Enduring Understandings:

 

·        There are multiple algorithms for finding a mathematical solution and those algorithms are frequently associated with different contexts.

·        Quadratic functions, like linear and exponential, can be used to model real-life situations.

·        There is an important distinction between solving an equation and solving an applied problem modeled by an equation.

·        Algebraic representations can be used to generalize patterns in mathematics.

·        Relationships between quantities can be represented symbolically, numerically, graphically, and verbally in the exploration of real world situations.

·        The characteristics of radical functions and its representations are useful in solving real-world problems.

·        Families of functions exhibit properties and behaviors that can be recognized across representations.

·        Functions can be transformed, combined, and composed to create new functions in mathematical and real world situations.

·        Mathematical functions are relationships that assign each member of one set to a unique member of another set and the relationship is recognizable across representations.

 

Essential Questions:

 

·       How can patterns, relations, and functions be used as tools to best describe and help explain relationships between quantities?

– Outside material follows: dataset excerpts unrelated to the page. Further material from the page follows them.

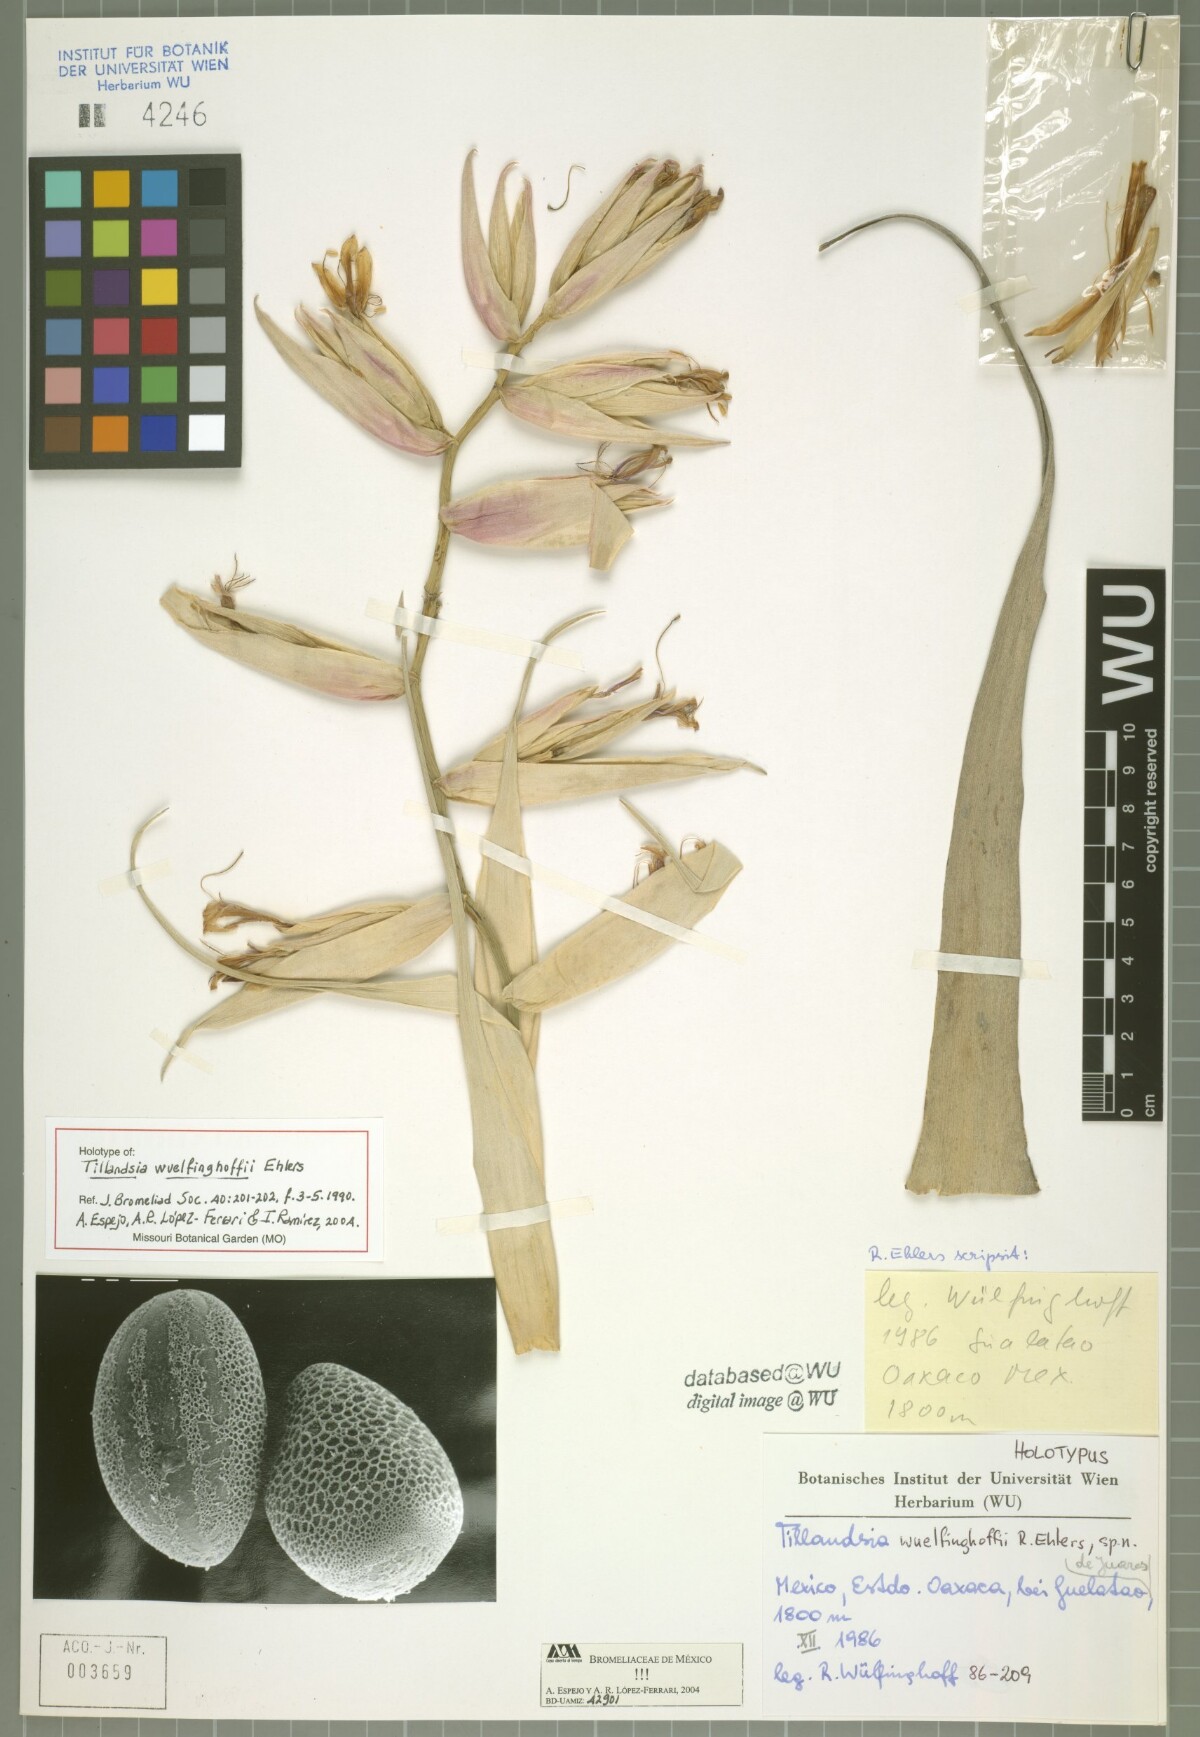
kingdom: Plantae
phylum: Tracheophyta
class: Liliopsida
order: Poales
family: Bromeliaceae
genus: Tillandsia
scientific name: Tillandsia wuelfinghoffii
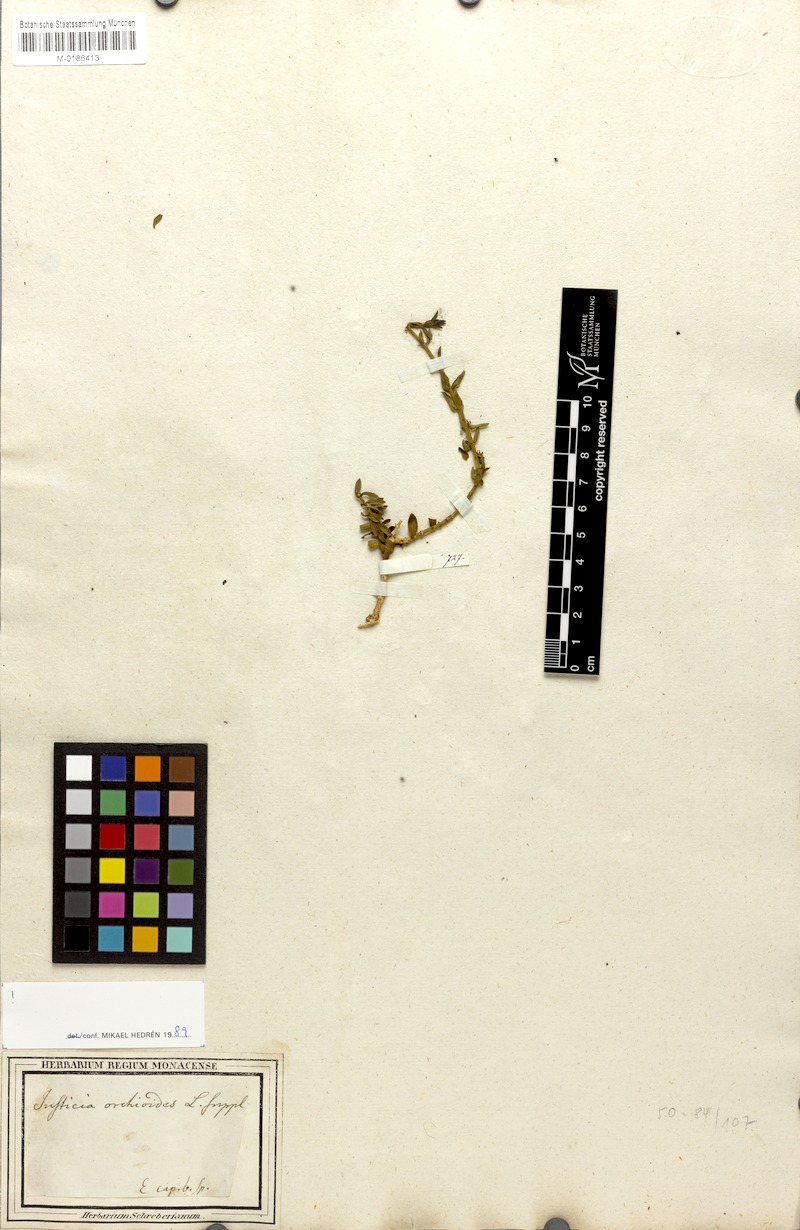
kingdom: Plantae
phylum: Tracheophyta
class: Magnoliopsida
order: Lamiales
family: Acanthaceae
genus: Justicia
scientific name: Justicia orchioides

·       How do parameters introduced in the context of the problem affect the symbolic, numeric and graphical representations of a quadratic function?

·       How are patterns of change related to the behavior of functions?

·       What characteristics of problems would determine how to model the situation and develop a problem solving strategy?

·       How do radical functions model real-world problems and their solutions?

·       How are expressions involving radicals and exponents related?

·       How can an equation, table, and graph be used to analyze the rate of change and other applicable information, related to a real-world problem and the representative function?

·       How can a given function be represented graphically, within a table, by an equation, and in the real-world?

·       What connections can be made between various functions and various representations of functions?